Uważaj na ten komunikat: "Płatność została wstrzymana i zostanie zwrócona w ciągu 24 godzin"
Jastrzębscy policjanci apelują – zanim przekażemy komukolwiek kod BLIK, upewnijmy się, że za prośbą o pomoc finansową nie kryje się próba oszustwa! Przestępcy włamują się na konta popularnych profili społecznościowych, a następnie, po zalogowaniu się, proszą znajdujące się w gronie znajomych osoby o opłacenie zamówienia lub pożyczkę.
W poniedziałek (6.05.) do jastrzębskiej komendy zgłosił się 52-letni mieszkaniec Jastrzębia-Zdroju, który w wyniku oszustwa metodą na BLIK-a stracił kilkaset złotych.

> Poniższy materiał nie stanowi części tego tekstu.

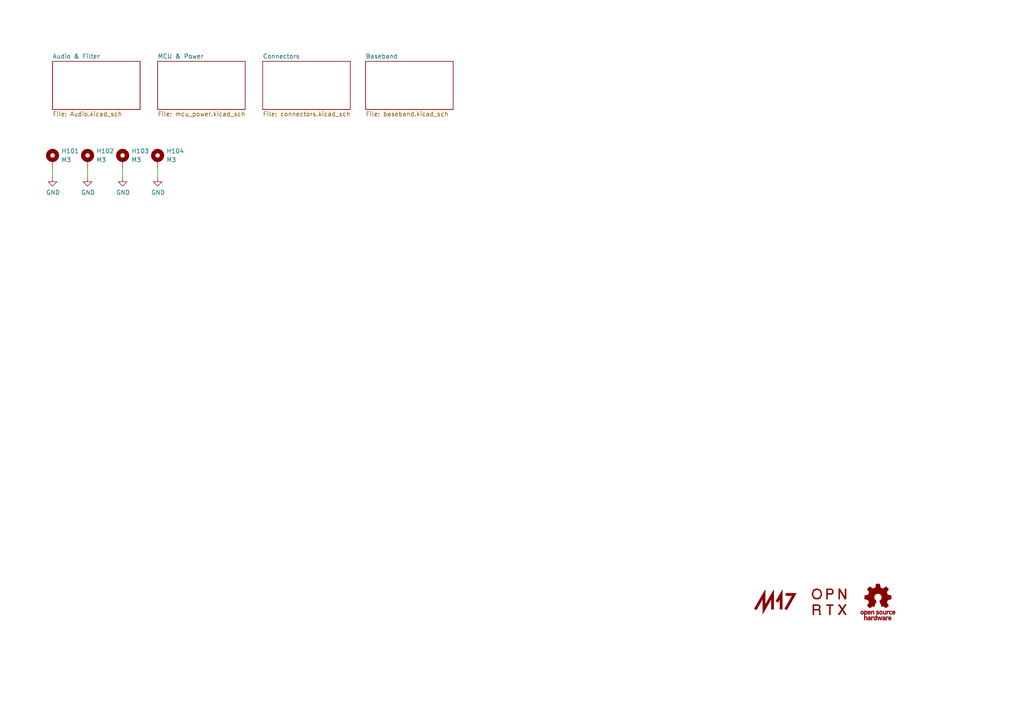
<source format=kicad_sch>
(kicad_sch
	(version 20231120)
	(generator "eeschema")
	(generator_version "8.0")
	(uuid "59592280-3207-432b-a891-cd517ec5cf12")
	(paper "A4")
	(title_block
		(title "Module17")
		(date "2024-04-25")
		(rev "Rev 0.99b")
		(company "M17Project")
		(comment 1 "Morgan ON4MOD")
		(comment 2 "Mathis - DB9MAT")
		(comment 3 "Wojciech - SP5WWP")
	)
	
	(wire
		(pts
			(xy 45.72 48.895) (xy 45.72 51.435)
		)
		(stroke
			(width 0)
			(type solid)
		)
		(uuid "02ea03ea-e449-40a6-bd61-1daa25d3b59f")
	)
	(wire
		(pts
			(xy 25.4 48.895) (xy 25.4 51.435)
		)
		(stroke
			(width 0)
			(type solid)
		)
		(uuid "12276f97-047d-43fb-8ece-6a9534ced3e9")
	)
	(wire
		(pts
			(xy 15.24 48.895) (xy 15.24 51.435)
		)
		(stroke
			(width 0)
			(type solid)
		)
		(uuid "c22225f6-a388-4450-a172-24a7986ff911")
	)
	(wire
		(pts
			(xy 35.56 48.895) (xy 35.56 51.435)
		)
		(stroke
			(width 0)
			(type solid)
		)
		(uuid "d1dfd411-2ce4-4c89-aeab-a6e160a69d0f")
	)
	(symbol
		(lib_id "power:GND")
		(at 25.4 51.435 0)
		(unit 1)
		(exclude_from_sim no)
		(in_bom yes)
		(on_board yes)
		(dnp no)
		(uuid "2bd1e223-2aae-4880-aab7-c064788ddf7b")
		(property "Reference" "#PWR0102"
			(at 25.4 57.785 0)
			(effects
				(font
					(size 1.27 1.27)
				)
				(hide yes)
			)
		)
		(property "Value" "GND"
			(at 25.527 55.8292 0)
			(effects
				(font
					(size 1.27 1.27)
				)
			)
		)
		(property "Footprint" ""
			(at 25.4 51.435 0)
			(effects
				(font
					(size 1.27 1.27)
				)
				(hide yes)
			)
		)
		(property "Datasheet" ""
			(at 25.4 51.435 0)
			(effects
				(font
					(size 1.27 1.27)
				)
				(hide yes)
			)
		)
		(property "Description" ""
			(at 25.4 51.435 0)
			(effects
				(font
					(size 1.27 1.27)
				)
				(hide yes)
			)
		)
		(pin "1"
			(uuid "d52d8ac2-882e-4506-8c1b-099180f76720")
		)
		(instances
			(project "Module17-Mainboard"
				(path "/59592280-3207-432b-a891-cd517ec5cf12"
					(reference "#PWR0102")
					(unit 1)
				)
			)
		)
	)
	(symbol
		(lib_id "M17_logos:OPN_RTX_logo")
		(at 240.665 174.625 0)
		(unit 1)
		(exclude_from_sim no)
		(in_bom no)
		(on_board yes)
		(dnp no)
		(fields_autoplaced yes)
		(uuid "359850f5-6112-4627-8d12-c9e2b9dd304c")
		(property "Reference" "LOGO102"
			(at 240.665 174.625 0)
			(effects
				(font
					(size 1.27 1.27)
				)
				(hide yes)
			)
		)
		(property "Value" "OPN_RTX_logo"
			(at 240.665 174.625 0)
			(effects
				(font
					(size 1.27 1.27)
				)
				(hide yes)
			)
		)
		(property "Footprint" "M17_logos:OPN_RTX_logo_10x7.6mm"
			(at 240.665 174.625 0)
			(effects
				(font
					(size 1.27 1.27)
				)
				(hide yes)
			)
		)
		(property "Datasheet" ""
			(at 240.665 174.625 0)
			(effects
				(font
					(size 1.27 1.27)
				)
				(hide yes)
			)
		)
		(property "Description" ""
			(at 240.665 174.625 0)
			(effects
				(font
					(size 1.27 1.27)
				)
				(hide yes)
			)
		)
		(instances
			(project "Module17-Mainboard"
				(path "/59592280-3207-432b-a891-cd517ec5cf12"
					(reference "LOGO102")
					(unit 1)
				)
			)
		)
	)
	(symbol
		(lib_id "power:GND")
		(at 15.24 51.435 0)
		(unit 1)
		(exclude_from_sim no)
		(in_bom yes)
		(on_board yes)
		(dnp no)
		(uuid "4a2585f2-53f4-48df-9eca-6bf41a887530")
		(property "Reference" "#PWR0101"
			(at 15.24 57.785 0)
			(effects
				(font
					(size 1.27 1.27)
				)
				(hide yes)
			)
		)
		(property "Value" "GND"
			(at 15.367 55.8292 0)
			(effects
				(font
					(size 1.27 1.27)
				)
			)
		)
		(property "Footprint" ""
			(at 15.24 51.435 0)
			(effects
				(font
					(size 1.27 1.27)
				)
				(hide yes)
			)
		)
		(property "Datasheet" ""
			(at 15.24 51.435 0)
			(effects
				(font
					(size 1.27 1.27)
				)
				(hide yes)
			)
		)
		(property "Description" ""
			(at 15.24 51.435 0)
			(effects
				(font
					(size 1.27 1.27)
				)
				(hide yes)
			)
		)
		(pin "1"
			(uuid "31851ad4-f799-43c4-88e1-e2cedb7cfe91")
		)
		(instances
			(project "Module17-Mainboard"
				(path "/59592280-3207-432b-a891-cd517ec5cf12"
					(reference "#PWR0101")
					(unit 1)
				)
			)
		)
	)
	(symbol
		(lib_id "Mechanical:MountingHole_Pad")
		(at 15.24 46.355 0)
		(unit 1)
		(exclude_from_sim no)
		(in_bom no)
		(on_board yes)
		(dnp no)
		(fields_autoplaced yes)
		(uuid "5afb6c73-acec-4445-80ca-c9cdbd68065d")
		(property "Reference" "H101"
			(at 17.78 43.815 0)
			(effects
				(font
					(size 1.27 1.27)
				)
				(justify left)
			)
		)
		(property "Value" "M3"
			(at 17.78 46.355 0)
			(effects
				(font
					(size 1.27 1.27)
				)
				(justify left)
			)
		)
		(property "Footprint" "MountingHole:MountingHole_2.7mm_M2.5_DIN965_Pad"
			(at 15.24 46.355 0)
			(effects
				(font
					(size 1.27 1.27)
				)
				(hide yes)
			)
		)
		(property "Datasheet" "~"
			(at 15.24 46.355 0)
			(effects
				(font
					(size 1.27 1.27)
				)
				(hide yes)
			)
		)
		(property "Description" ""
			(at 15.24 46.355 0)
			(effects
				(font
					(size 1.27 1.27)
				)
				(hide yes)
			)
		)
		(property "MPN" ""
			(at 15.24 46.355 0)
			(effects
				(font
					(size 1.27 1.27)
				)
				(hide yes)
			)
		)
		(pin "1"
			(uuid "862b7470-311c-4aee-b427-fa876eaee84b")
		)
		(instances
			(project "Module17-Mainboard"
				(path "/59592280-3207-432b-a891-cd517ec5cf12"
					(reference "H101")
					(unit 1)
				)
			)
		)
	)
	(symbol
		(lib_id "M17_logos:M17_logo")
		(at 224.79 174.625 0)
		(unit 1)
		(exclude_from_sim no)
		(in_bom no)
		(on_board yes)
		(dnp no)
		(fields_autoplaced yes)
		(uuid "66b43dbc-6ec3-4fc3-a079-7b4cd9a19fd0")
		(property "Reference" "LOGO101"
			(at 224.79 169.799 0)
			(effects
				(font
					(size 1.27 1.27)
				)
				(hide yes)
			)
		)
		(property "Value" "M17_logo"
			(at 224.79 169.672 0)
			(effects
				(font
					(size 1.27 1.27)
				)
				(hide yes)
			)
		)
		(property "Footprint" "M17_logos:M17_logo_20x11.5mm"
			(at 221.615 172.339 0)
			(effects
				(font
					(size 1.27 1.27)
				)
				(hide yes)
			)
		)
		(property "Datasheet" ""
			(at 221.615 172.339 0)
			(effects
				(font
					(size 1.27 1.27)
				)
				(hide yes)
			)
		)
		(property "Description" ""
			(at 224.79 174.625 0)
			(effects
				(font
					(size 1.27 1.27)
				)
				(hide yes)
			)
		)
		(instances
			(project "Module17-Mainboard"
				(path "/59592280-3207-432b-a891-cd517ec5cf12"
					(reference "LOGO101")
					(unit 1)
				)
			)
		)
	)
	(symbol
		(lib_id "M17_logos:OSHW_logo")
		(at 254.635 174.625 0)
		(unit 1)
		(exclude_from_sim no)
		(in_bom no)
		(on_board yes)
		(dnp no)
		(fields_autoplaced yes)
		(uuid "88481654-a6fe-4ffc-ab33-182c08810709")
		(property "Reference" "LOGO103"
			(at 254.635 170.0012 0)
			(effects
				(font
					(size 1.27 1.27)
				)
				(hide yes)
			)
		)
		(property "Value" "OSHW_logo"
			(at 254.635 179.2488 0)
			(effects
				(font
					(size 1.27 1.27)
				)
				(hide yes)
			)
		)
		(property "Footprint" "M17_logos:OSHW_logo_12.5x13mm"
			(at 254.635 174.625 0)
			(effects
				(font
					(size 1.27 1.27)
				)
				(hide yes)
			)
		)
		(property "Datasheet" ""
			(at 254.635 174.625 0)
			(effects
				(font
					(size 1.27 1.27)
				)
				(hide yes)
			)
		)
		(property "Description" ""
			(at 254.635 174.625 0)
			(effects
				(font
					(size 1.27 1.27)
				)
				(hide yes)
			)
		)
		(instances
			(project "Module17-Mainboard"
				(path "/59592280-3207-432b-a891-cd517ec5cf12"
					(reference "LOGO103")
					(unit 1)
				)
			)
		)
	)
	(symbol
		(lib_id "power:GND")
		(at 35.56 51.435 0)
		(unit 1)
		(exclude_from_sim no)
		(in_bom yes)
		(on_board yes)
		(dnp no)
		(uuid "88ea1182-9bfe-40bf-a229-b21402860083")
		(property "Reference" "#PWR0103"
			(at 35.56 57.785 0)
			(effects
				(font
					(size 1.27 1.27)
				)
				(hide yes)
			)
		)
		(property "Value" "GND"
			(at 35.687 55.8292 0)
			(effects
				(font
					(size 1.27 1.27)
				)
			)
		)
		(property "Footprint" ""
			(at 35.56 51.435 0)
			(effects
				(font
					(size 1.27 1.27)
				)
				(hide yes)
			)
		)
		(property "Datasheet" ""
			(at 35.56 51.435 0)
			(effects
				(font
					(size 1.27 1.27)
				)
				(hide yes)
			)
		)
		(property "Description" ""
			(at 35.56 51.435 0)
			(effects
				(font
					(size 1.27 1.27)
				)
				(hide yes)
			)
		)
		(pin "1"
			(uuid "20a5b40b-ff74-4aec-874f-de91e3f54ed6")
		)
		(instances
			(project "Module17-Mainboard"
				(path "/59592280-3207-432b-a891-cd517ec5cf12"
					(reference "#PWR0103")
					(unit 1)
				)
			)
		)
	)
	(symbol
		(lib_id "Mechanical:MountingHole_Pad")
		(at 25.4 46.355 0)
		(unit 1)
		(exclude_from_sim no)
		(in_bom no)
		(on_board yes)
		(dnp no)
		(fields_autoplaced yes)
		(uuid "c085201c-71d6-46b8-b570-35427ee721bf")
		(property "Reference" "H102"
			(at 27.94 43.815 0)
			(effects
				(font
					(size 1.27 1.27)
				)
				(justify left)
			)
		)
		(property "Value" "M3"
			(at 27.94 46.355 0)
			(effects
				(font
					(size 1.27 1.27)
				)
				(justify left)
			)
		)
		(property "Footprint" "MountingHole:MountingHole_2.7mm_M2.5_DIN965_Pad"
			(at 25.4 46.355 0)
			(effects
				(font
					(size 1.27 1.27)
				)
				(hide yes)
			)
		)
		(property "Datasheet" "~"
			(at 25.4 46.355 0)
			(effects
				(font
					(size 1.27 1.27)
				)
				(hide yes)
			)
		)
		(property "Description" ""
			(at 25.4 46.355 0)
			(effects
				(font
					(size 1.27 1.27)
				)
				(hide yes)
			)
		)
		(property "MPN" ""
			(at 25.4 46.355 0)
			(effects
				(font
					(size 1.27 1.27)
				)
				(hide yes)
			)
		)
		(pin "1"
			(uuid "78fa7ddd-ba0f-4fc2-b767-01891b623ae0")
		)
		(instances
			(project "Module17-Mainboard"
				(path "/59592280-3207-432b-a891-cd517ec5cf12"
					(reference "H102")
					(unit 1)
				)
			)
		)
	)
	(symbol
		(lib_id "power:GND")
		(at 45.72 51.435 0)
		(unit 1)
		(exclude_from_sim no)
		(in_bom yes)
		(on_board yes)
		(dnp no)
		(uuid "f3b7f080-e7e4-4ba0-918e-932f0270f0d2")
		(property "Reference" "#PWR0104"
			(at 45.72 57.785 0)
			(effects
				(font
					(size 1.27 1.27)
				)
				(hide yes)
			)
		)
		(property "Value" "GND"
			(at 45.847 55.8292 0)
			(effects
				(font
					(size 1.27 1.27)
				)
			)
		)
		(property "Footprint" ""
			(at 45.72 51.435 0)
			(effects
				(font
					(size 1.27 1.27)
				)
				(hide yes)
			)
		)
		(property "Datasheet" ""
			(at 45.72 51.435 0)
			(effects
				(font
					(size 1.27 1.27)
				)
				(hide yes)
			)
		)
		(property "Description" ""
			(at 45.72 51.435 0)
			(effects
				(font
					(size 1.27 1.27)
				)
				(hide yes)
			)
		)
		(pin "1"
			(uuid "6f642fa0-d0b6-4e4e-be0f-347a9ca2fc51")
		)
		(instances
			(project "Module17-Mainboard"
				(path "/59592280-3207-432b-a891-cd517ec5cf12"
					(reference "#PWR0104")
					(unit 1)
				)
			)
		)
	)
	(symbol
		(lib_id "Mechanical:MountingHole_Pad")
		(at 35.56 46.355 0)
		(unit 1)
		(exclude_from_sim no)
		(in_bom no)
		(on_board yes)
		(dnp no)
		(fields_autoplaced yes)
		(uuid "f3d0fc71-5154-4b14-ae08-7ec372bcae8b")
		(property "Reference" "H103"
			(at 38.1 43.815 0)
			(effects
				(font
					(size 1.27 1.27)
				)
				(justify left)
			)
		)
		(property "Value" "M3"
			(at 38.1 46.355 0)
			(effects
				(font
					(size 1.27 1.27)
				)
				(justify left)
			)
		)
		(property "Footprint" "MountingHole:MountingHole_2.7mm_M2.5_DIN965_Pad"
			(at 35.56 46.355 0)
			(effects
				(font
					(size 1.27 1.27)
				)
				(hide yes)
			)
		)
		(property "Datasheet" "~"
			(at 35.56 46.355 0)
			(effects
				(font
					(size 1.27 1.27)
				)
				(hide yes)
			)
		)
		(property "Description" ""
			(at 35.56 46.355 0)
			(effects
				(font
					(size 1.27 1.27)
				)
				(hide yes)
			)
		)
		(property "MPN" ""
			(at 35.56 46.355 0)
			(effects
				(font
					(size 1.27 1.27)
				)
				(hide yes)
			)
		)
		(pin "1"
			(uuid "90ff5e62-202f-41ae-844c-a8d93abfb8d9")
		)
		(instances
			(project "Module17-Mainboard"
				(path "/59592280-3207-432b-a891-cd517ec5cf12"
					(reference "H103")
					(unit 1)
				)
			)
		)
	)
	(symbol
		(lib_id "Mechanical:MountingHole_Pad")
		(at 45.72 46.355 0)
		(unit 1)
		(exclude_from_sim no)
		(in_bom no)
		(on_board yes)
		(dnp no)
		(fields_autoplaced yes)
		(uuid "ff26a434-b61d-4f6a-8a02-2ca45f66b46e")
		(property "Reference" "H104"
			(at 48.26 43.815 0)
			(effects
				(font
					(size 1.27 1.27)
				)
				(justify left)
			)
		)
		(property "Value" "M3"
			(at 48.26 46.355 0)
			(effects
				(font
					(size 1.27 1.27)
				)
				(justify left)
			)
		)
		(property "Footprint" "MountingHole:MountingHole_2.7mm_M2.5_DIN965_Pad"
			(at 45.72 46.355 0)
			(effects
				(font
					(size 1.27 1.27)
				)
				(hide yes)
			)
		)
		(property "Datasheet" "~"
			(at 45.72 46.355 0)
			(effects
				(font
					(size 1.27 1.27)
				)
				(hide yes)
			)
		)
		(property "Description" ""
			(at 45.72 46.355 0)
			(effects
				(font
					(size 1.27 1.27)
				)
				(hide yes)
			)
		)
		(property "MPN" ""
			(at 45.72 46.355 0)
			(effects
				(font
					(size 1.27 1.27)
				)
				(hide yes)
			)
		)
		(pin "1"
			(uuid "76c1c094-cfe4-4ec3-8074-70ec6c00d13c")
		)
		(instances
			(project "Module17-Mainboard"
				(path "/59592280-3207-432b-a891-cd517ec5cf12"
					(reference "H104")
					(unit 1)
				)
			)
		)
	)
	(sheet
		(at 45.72 17.78)
		(size 25.4 13.97)
		(fields_autoplaced yes)
		(stroke
			(width 0)
			(type solid)
		)
		(fill
			(color 0 0 0 0.0000)
		)
		(uuid "00000000-0000-0000-0000-0000612c95ef")
		(property "Sheetname" "MCU & Power"
			(at 45.72 17.0684 0)
			(effects
				(font
					(size 1.27 1.27)
				)
				(justify left bottom)
			)
		)
		(property "Sheetfile" "mcu_power.kicad_sch"
			(at 45.72 32.3346 0)
			(effects
				(font
					(size 1.27 1.27)
				)
				(justify left top)
			)
		)
		(instances
			(project "Module17-Mainboard"
				(path "/59592280-3207-432b-a891-cd517ec5cf12"
					(page "2")
				)
			)
		)
	)
	(sheet
		(at 15.24 17.78)
		(size 25.4 13.97)
		(fields_autoplaced yes)
		(stroke
			(width 0)
			(type solid)
		)
		(fill
			(color 0 0 0 0.0000)
		)
		(uuid "00000000-0000-0000-0000-0000612c969e")
		(property "Sheetname" "Audio & Filter"
			(at 15.24 17.0684 0)
			(effects
				(font
					(size 1.27 1.27)
				)
				(justify left bottom)
			)
		)
		(property "Sheetfile" "Audio.kicad_sch"
			(at 15.24 32.3346 0)
			(effects
				(font
					(size 1.27 1.27)
				)
				(justify left top)
			)
		)
		(instances
			(project "Module17-Mainboard"
				(path "/59592280-3207-432b-a891-cd517ec5cf12"
					(page "3")
				)
			)
		)
	)
	(sheet
		(at 106.045 17.78)
		(size 25.4 13.97)
		(fields_autoplaced yes)
		(stroke
			(width 0.1524)
			(type solid)
		)
		(fill
			(color 0 0 0 0.0000)
		)
		(uuid "37599450-117c-43fe-991e-3a93952c225b")
		(property "Sheetname" "Baseband"
			(at 106.045 17.0684 0)
			(effects
				(font
					(size 1.27 1.27)
				)
				(justify left bottom)
			)
		)
		(property "Sheetfile" "baseband.kicad_sch"
			(at 106.045 32.3346 0)
			(effects
				(font
					(size 1.27 1.27)
				)
				(justify left top)
			)
		)
		(instances
			(project "Module17-Mainboard"
				(path "/59592280-3207-432b-a891-cd517ec5cf12"
					(page "5")
				)
			)
		)
	)
	(sheet
		(at 76.2 17.78)
		(size 25.4 13.97)
		(fields_autoplaced yes)
		(stroke
			(width 0.1524)
			(type solid)
		)
		(fill
			(color 0 0 0 0.0000)
		)
		(uuid "7f9420e4-5dd1-4e05-8205-18dae2029540")
		(property "Sheetname" "Connectors"
			(at 76.2 17.0684 0)
			(effects
				(font
					(size 1.27 1.27)
				)
				(justify left bottom)
			)
		)
		(property "Sheetfile" "connectors.kicad_sch"
			(at 76.2 32.3346 0)
			(effects
				(font
					(size 1.27 1.27)
				)
				(justify left top)
			)
		)
		(instances
			(project "Module17-Mainboard"
				(path "/59592280-3207-432b-a891-cd517ec5cf12"
					(page "4")
				)
			)
		)
	)
	(sheet_instances
		(path "/"
			(page "1")
		)
	)
)
</source>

- Jastrzębianin za pośrednictwem komunikatora otrzymał wiadomość od kolegi z prośbą o pożyczenie pieniędzy, ponieważ ma awarię w banku. Jastrzębianin wygenerował kod BLIK, potwierdził przelew i napisał, że "przelew poszedł" - przedstawia szczegóły sprawy oficer prasowa jastrzębskiej komendy, st. asp. Halina Semik.
Mężczyzna, w odpowiedzi na wiadomość, że wysłał pieniądze, otrzymał od kolegi screen z informacją, że płatność została wstrzymana i zostanie zwrócona do nadawcy w ciągu 24 godzin.
W związku z tym znajomy drugi raz poprosił o przesłanie kodu BLIK. 52-latek znów wygenerował kod i potwierdził przelew. Gdy sytuacja się powtórzyła i znajomy po raz trzeci poprosił o kod BLIK, jastrzębianin domyślił się, że to nie kolega a oszust...
Niestety 52-letni jastrzębianin nie jest pierwszym oszukanym, na tak zwaną "wstrzymaną płatność BLIK".
- Przypominamy, że większość tego typu przestępstw zaczyna się od przejęcia czyjegoś konta na portalu społecznościowym. Przestępca przejmuje konto, a następnie wysyła do znajomych z listy prośbę o przesłanie kodu BLIK - dodaje st. asp. Halina Semik.
Kod, o który pytają sprawcy, jest zestawieniem sześciu cyfr uwiarygodniającym nasz dostęp do konta. Działa tak samo, jak karta płatnicza, akceptuje bowiem wypłatę w bankomacie lub w kasie. Przesłana przez sprawców informacja dotyczy najczęściej rzekomej nagłej sytuacji i związanej z tym pilnej potrzeby pomocy. Oszuści tłumaczą, że na przykład stoją przy kasie w sklepie lub aptece i mają problem z uregulowaniem płatności za zakupy. Jako powód podają fakt rozładowania się telefonu z powodu słabej baterii lub problemów z kartą, czy awarią w banku. W rzeczywistości, po przesłaniu kodu, przestępcy wypłacają pieniądze ofiary z bankomatu.
Co zrobić, aby nie paść ofiarą oszusta:
- stosować dwuskładnikowe uwierzytelnienie swoich kont społecznościowych, bo wtedy o wiele trudniej je przejąć i zalogowanie się, wymaga potwierdzenia poprzez SMS,
- bezwzględnie potwierdzać tożsamość „znajomych”, którzy piszą do nas przez komunikatory internetowe — najlepiej dzwoniąc bezpośrednio do takiej osoby. Wykonanie połączenia zajmie zaledwie kilka chwil, ale zyskamy potwierdzenie, że to nasz znajomy rzeczywiście potrzebuje pomocy i jemu przekazujemy pieniądze,
- sprawdzać dane transakcji przed jej zatwierdzeniem w aplikacji bankowości mobilnej, ponieważ oszust nie wypłaci pieniędzy, wykorzystując kod, dopóki nie potwierdzimy transakcji w naszym telefonie.